The strategic recommendations encompass the development of comprehensive plans, capacity building through training, collaborative efforts with academic programmes, policy formulation and continuous assessment. These recommendations hold relevance on a global scale and are applicable to libraries across diverse socio-economic and cultural landscapes. Moreover, the suggestions for diversifying RDM services, interdisciplinary collaborations, awareness campaigns, technological integration and benchmarking resonate universally. Libraries worldwide must embrace these suggestions to evolve and adapt to the changing landscape of data-driven research.

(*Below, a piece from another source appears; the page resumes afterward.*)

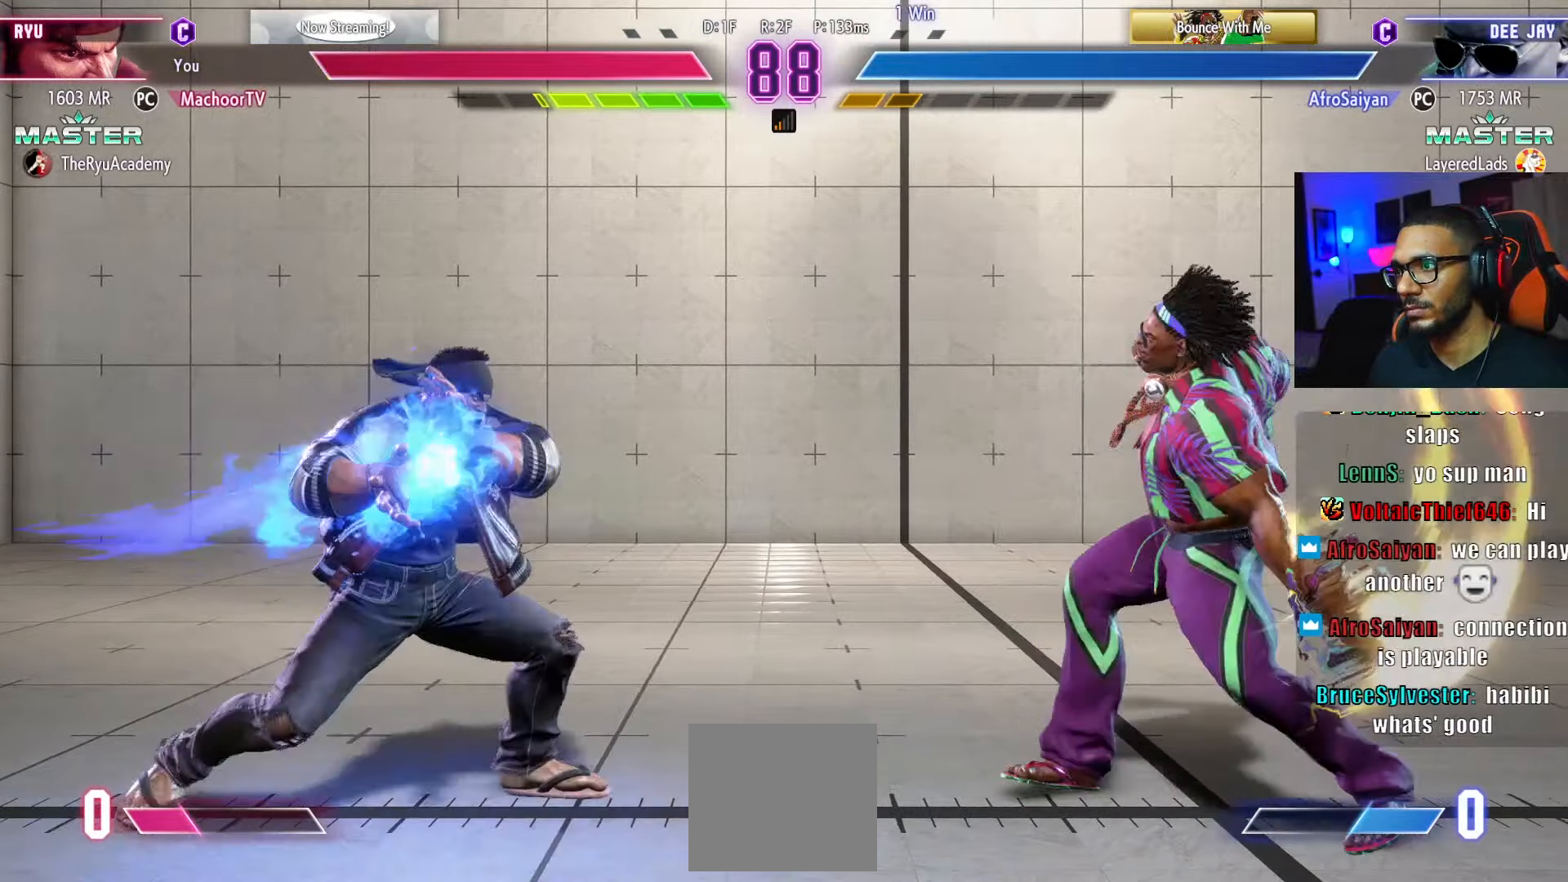
{"buttons": ["R1", "DPAD_RIGHT"], "left_stick": "center", "right_stick": "center", "events": [[267, "right_stick", "down-right"], [367, "DPAD_LEFT", "up"], [417, "right_stick", "center"], [434, "DPAD_RIGHT", "down"], [450, "DPAD_DOWN", "up"], [500, "R1", "down"]]}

This study underscores that while the specific nuances of RDM service provision may vary across regions, the core challenges and strategies for improvement remain consistent globally. Addressing these challenges and implementing the suggested measures is imperative for libraries worldwide to effectively manage research data, ensure data integrity, facilitate collaborative research and contribute meaningfully to the scholarly ecosystem. These strategies will strengthen the global academic community by fostering robust, transparent and accessible research practices.
Footnotes
Declaration of conflicting interests
The authors declared no potential conflicts of interest with respect to the research, authorship and/or publication of this article.
Funding
The authors received no financial support for the research, authorship and/or publication of this article.